Stability of metabase on elastic beanstalk


#1

I have MB up and running using this guide: https://metabase.com/docs/latest/operations-guide/running-metabase-on-elastic-beanstalk.html#runing-metabase-on-aws-elastic-beanstalk

The beanstalk instance constantly fluctuates between Severe and OK. Here’s an example alert from AWS:
“Message: Environment health has transitioned from Ok to Severe. ELB health is failing or not available for all instances.”

I had it running on t2.small, but updated to t2.medium this morning in an attempt to alleviate these issues.
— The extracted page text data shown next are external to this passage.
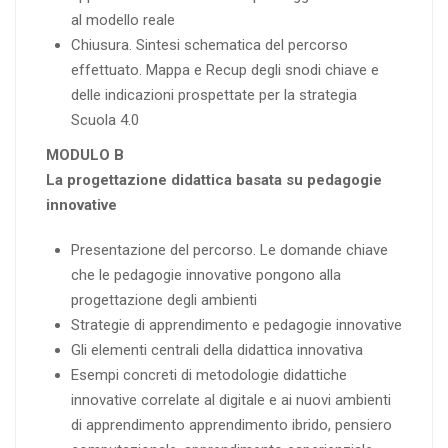
al modello reale
Chiusura. Sintesi schematica del percorso
effettuato. Mappa e Recup degli snodi chiave e
delle indicazioni prospettate per la strategia
Scuola 4.0
MODULO B
La progettazione didattica basata su pedagogie
innovative
Presentazione del percorso. Le domande chiave
che le pedagogie innovative pongono alla
progettazione degli ambienti
Strategie di apprendimento e pedagogie innovative
Gli elementi centrali della didattica innovativa
Esempi concreti di metodologie didattiche
innovative correlate al digitale e ai nuovi ambienti
di apprendimento apprendimento ibrido, pensiero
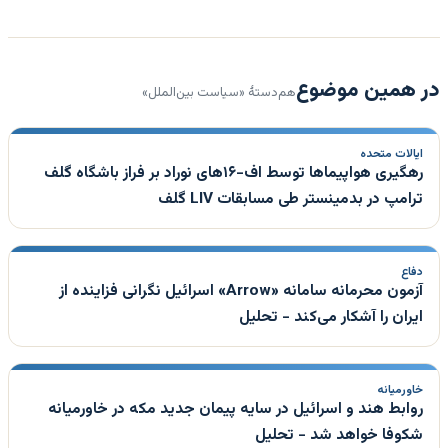
در همین موضوع
هم‌دستهٔ «سیاست بین‌الملل»
ایالات متحده
رهگیری هواپیماها توسط اف-۱۶های نوراد بر فراز باشگاه گلف
ترامپ در بدمینستر طی مسابقات LIV گلف
دفاع
آزمون محرمانه سامانه «Arrow» اسرائیل نگرانی فزاینده از
ایران را آشکار می‌کند - تحلیل
خاورمیانه
روابط هند و اسرائیل در سایه پیمان جدید مکه در خاورمیانه
شکوفا خواهد شد - تحلیل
I’ve downloaded the logs from AWS but honestly a not sure what to dig into to identify what is causing this.

Are there any debugging/support guides that can assist in maintaining/running our own instance of MB?

Thanks,
Josh


#2

Since writing I’ve created an added an ec2 key pair to my beanstalk instance (which seems to have generated a new ec2 instance under the hood), yet I can’t seem to SSH in using ssh -i path/to/my.pem .compute-1.amazonaws.com – following this guide here: https://docs.aws.amazon.com/AWSEC2/latest/UserGuide/AccessingInstancesLinux.html

Not sure if that’s necessary, but figured it would be useful to poke around things that way.


#3

Hi, have you found what’s causing the instability? I’m dealing with the same issue.


#4

I upgraded out instance to medium - which seemed entirely unnecessary, but that seems to have made the problem go away. Still seems like a metabase issue that it isn’t stable on smaller instances.


#5

@burcturkoglu and @jsharpemr,

For future reference it would be good to know what Metabase version you both are experiencing this with?
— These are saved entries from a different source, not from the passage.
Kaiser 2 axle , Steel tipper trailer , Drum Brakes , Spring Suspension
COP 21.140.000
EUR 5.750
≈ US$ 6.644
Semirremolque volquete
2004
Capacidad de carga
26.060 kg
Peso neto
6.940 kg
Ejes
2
Also – hopefully to help both of you out – try up’ing your AWS deployments to latest available version if you aren’t already on that (as of writing this it should be v0.30.3). Based on when you reported I’m guessing you’re either running 0.29.x or an early 0.30.x version. At least one really nasty bug affecting performance (see https://github.com/metabase/metabase/issues/8312#issuecomment-417326691) was fixed in v0.30.2.


#6

I’m currently on 0.30.0 – updating to 0.30.3 as I type this. Currently on a t2.small instance.

I read through that issue description, and we don’t seem to meet the requirements of that issue. We don’t have a dashboard with a lot of cards. And our issue isn’t (so far) reproducible. Our application seemingly falls over all by itself. e.g. In the middle of the night I get multiple warnings from AWS about the application missing health checks. Or maybe it’s simply a bird landing on the data center.

That said, I understand the 0.30.3 version could contain some more general perf improvements and I’ll keep an eye on things.


#7

Even though I’m using the latest version (0.30.4), I’m still having the same issue.